Chart comprehension data
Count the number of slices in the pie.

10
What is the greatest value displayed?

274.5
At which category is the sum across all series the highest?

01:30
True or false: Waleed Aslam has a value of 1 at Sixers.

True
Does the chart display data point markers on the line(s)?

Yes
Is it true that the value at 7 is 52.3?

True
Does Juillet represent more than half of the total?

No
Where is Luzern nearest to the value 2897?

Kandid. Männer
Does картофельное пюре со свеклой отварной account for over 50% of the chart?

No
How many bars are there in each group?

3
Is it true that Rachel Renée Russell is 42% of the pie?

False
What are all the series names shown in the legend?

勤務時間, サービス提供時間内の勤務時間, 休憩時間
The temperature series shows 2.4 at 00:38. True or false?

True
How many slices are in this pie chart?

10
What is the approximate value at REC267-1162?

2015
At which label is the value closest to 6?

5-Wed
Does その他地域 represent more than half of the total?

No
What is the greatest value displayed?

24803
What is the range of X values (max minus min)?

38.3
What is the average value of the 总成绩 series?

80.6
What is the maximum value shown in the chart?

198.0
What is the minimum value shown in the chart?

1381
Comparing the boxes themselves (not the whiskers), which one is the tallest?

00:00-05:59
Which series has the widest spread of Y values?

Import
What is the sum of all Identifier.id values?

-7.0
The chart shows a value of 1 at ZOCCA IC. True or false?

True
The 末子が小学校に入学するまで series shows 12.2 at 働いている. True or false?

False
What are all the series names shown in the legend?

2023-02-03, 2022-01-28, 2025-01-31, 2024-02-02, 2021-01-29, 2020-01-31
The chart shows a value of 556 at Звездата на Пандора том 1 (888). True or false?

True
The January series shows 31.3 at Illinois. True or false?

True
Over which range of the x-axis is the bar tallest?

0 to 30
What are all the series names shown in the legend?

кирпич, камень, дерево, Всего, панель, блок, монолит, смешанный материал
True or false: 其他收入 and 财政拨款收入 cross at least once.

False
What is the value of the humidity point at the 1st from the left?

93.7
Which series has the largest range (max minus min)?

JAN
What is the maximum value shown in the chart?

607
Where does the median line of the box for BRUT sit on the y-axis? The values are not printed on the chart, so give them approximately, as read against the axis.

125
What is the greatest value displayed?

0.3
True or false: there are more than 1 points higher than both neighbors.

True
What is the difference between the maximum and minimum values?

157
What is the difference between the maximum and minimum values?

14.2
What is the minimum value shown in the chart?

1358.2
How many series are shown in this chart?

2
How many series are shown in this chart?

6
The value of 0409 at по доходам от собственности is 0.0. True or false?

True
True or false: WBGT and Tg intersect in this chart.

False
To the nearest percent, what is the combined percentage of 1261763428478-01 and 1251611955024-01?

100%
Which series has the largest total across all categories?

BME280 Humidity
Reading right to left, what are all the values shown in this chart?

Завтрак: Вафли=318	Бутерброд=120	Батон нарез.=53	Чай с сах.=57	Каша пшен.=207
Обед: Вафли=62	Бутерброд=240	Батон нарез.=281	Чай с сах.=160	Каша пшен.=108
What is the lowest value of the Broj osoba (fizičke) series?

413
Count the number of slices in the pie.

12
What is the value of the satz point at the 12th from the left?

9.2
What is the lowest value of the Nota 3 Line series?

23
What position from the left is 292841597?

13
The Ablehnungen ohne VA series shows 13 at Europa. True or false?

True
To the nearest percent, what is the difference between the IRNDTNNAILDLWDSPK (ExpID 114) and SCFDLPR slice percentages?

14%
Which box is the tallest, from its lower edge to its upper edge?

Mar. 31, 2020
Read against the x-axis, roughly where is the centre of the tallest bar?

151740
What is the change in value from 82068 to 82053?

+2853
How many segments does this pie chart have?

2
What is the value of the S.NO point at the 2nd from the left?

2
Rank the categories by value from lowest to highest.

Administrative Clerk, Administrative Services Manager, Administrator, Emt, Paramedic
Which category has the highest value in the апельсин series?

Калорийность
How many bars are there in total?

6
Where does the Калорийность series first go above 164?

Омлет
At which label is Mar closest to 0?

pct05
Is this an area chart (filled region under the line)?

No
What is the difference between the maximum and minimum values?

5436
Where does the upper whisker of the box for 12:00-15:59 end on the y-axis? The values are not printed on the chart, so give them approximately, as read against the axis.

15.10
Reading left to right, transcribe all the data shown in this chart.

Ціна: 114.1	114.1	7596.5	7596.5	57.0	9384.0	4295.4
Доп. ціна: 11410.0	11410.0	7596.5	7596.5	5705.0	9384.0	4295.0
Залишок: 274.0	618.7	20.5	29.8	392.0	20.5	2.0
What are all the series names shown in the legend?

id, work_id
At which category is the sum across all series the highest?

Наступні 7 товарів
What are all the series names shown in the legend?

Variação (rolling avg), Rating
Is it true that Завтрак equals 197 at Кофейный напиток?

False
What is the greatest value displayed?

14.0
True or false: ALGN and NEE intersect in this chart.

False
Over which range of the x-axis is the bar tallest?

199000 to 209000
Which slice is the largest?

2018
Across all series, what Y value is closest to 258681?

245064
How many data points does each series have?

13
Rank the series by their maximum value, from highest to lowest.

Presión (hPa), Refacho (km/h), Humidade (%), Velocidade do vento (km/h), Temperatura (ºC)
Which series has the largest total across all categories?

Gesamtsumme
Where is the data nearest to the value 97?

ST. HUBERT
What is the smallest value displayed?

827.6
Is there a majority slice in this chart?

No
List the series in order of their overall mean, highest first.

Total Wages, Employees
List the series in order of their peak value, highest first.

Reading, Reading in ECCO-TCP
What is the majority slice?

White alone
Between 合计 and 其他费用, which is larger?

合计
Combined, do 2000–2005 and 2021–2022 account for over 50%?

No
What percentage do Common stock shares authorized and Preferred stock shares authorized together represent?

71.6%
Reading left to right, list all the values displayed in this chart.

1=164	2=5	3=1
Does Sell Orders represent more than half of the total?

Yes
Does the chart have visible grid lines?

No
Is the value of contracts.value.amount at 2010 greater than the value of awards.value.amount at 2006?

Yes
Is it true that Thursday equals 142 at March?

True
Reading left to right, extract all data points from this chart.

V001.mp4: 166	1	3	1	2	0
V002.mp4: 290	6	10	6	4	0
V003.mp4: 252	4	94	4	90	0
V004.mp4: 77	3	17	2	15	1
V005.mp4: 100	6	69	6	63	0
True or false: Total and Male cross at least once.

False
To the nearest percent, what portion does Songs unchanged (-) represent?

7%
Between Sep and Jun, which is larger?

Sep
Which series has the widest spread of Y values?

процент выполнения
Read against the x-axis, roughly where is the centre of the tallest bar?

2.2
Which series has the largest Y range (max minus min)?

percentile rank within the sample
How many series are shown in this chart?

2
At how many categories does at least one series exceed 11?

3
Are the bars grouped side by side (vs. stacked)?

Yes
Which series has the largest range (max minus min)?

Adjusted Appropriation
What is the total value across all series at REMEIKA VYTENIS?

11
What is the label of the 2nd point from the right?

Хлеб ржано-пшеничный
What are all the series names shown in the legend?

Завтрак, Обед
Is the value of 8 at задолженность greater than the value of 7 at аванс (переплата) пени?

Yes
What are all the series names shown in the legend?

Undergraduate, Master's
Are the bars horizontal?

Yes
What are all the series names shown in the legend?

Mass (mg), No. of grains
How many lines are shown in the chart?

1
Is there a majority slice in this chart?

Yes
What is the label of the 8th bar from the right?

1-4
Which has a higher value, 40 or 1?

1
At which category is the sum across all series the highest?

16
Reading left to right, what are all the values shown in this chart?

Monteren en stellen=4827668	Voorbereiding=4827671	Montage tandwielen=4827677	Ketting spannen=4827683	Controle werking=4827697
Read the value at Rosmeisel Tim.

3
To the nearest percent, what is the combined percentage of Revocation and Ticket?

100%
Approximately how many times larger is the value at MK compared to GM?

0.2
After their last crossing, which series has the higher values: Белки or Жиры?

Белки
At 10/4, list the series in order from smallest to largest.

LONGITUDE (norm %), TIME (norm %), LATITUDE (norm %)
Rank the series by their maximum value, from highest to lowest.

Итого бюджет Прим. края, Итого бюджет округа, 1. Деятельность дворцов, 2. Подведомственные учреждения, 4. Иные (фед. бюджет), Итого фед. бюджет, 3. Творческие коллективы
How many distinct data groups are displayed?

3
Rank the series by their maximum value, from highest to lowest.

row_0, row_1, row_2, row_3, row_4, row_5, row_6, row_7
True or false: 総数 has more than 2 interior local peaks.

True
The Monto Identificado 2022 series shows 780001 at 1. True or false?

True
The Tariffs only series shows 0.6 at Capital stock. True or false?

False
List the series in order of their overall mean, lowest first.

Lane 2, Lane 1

● TASK OBJECTIVE: Please output the entries again without changes, beginning at the line that contains "Завтрак, Обед" and stopping after the line that contains "How many lines are shown in the chart?".

● EXERCISE RESPONSE:
Завтрак, Обед
Is the value of 8 at задолженность greater than the value of 7 at аванс (переплата) пени?

Yes
What are all the series names shown in the legend?

Undergraduate, Master's
Are the bars horizontal?

Yes
What are all the series names shown in the legend?

Mass (mg), No. of grains
How many lines are shown in the chart?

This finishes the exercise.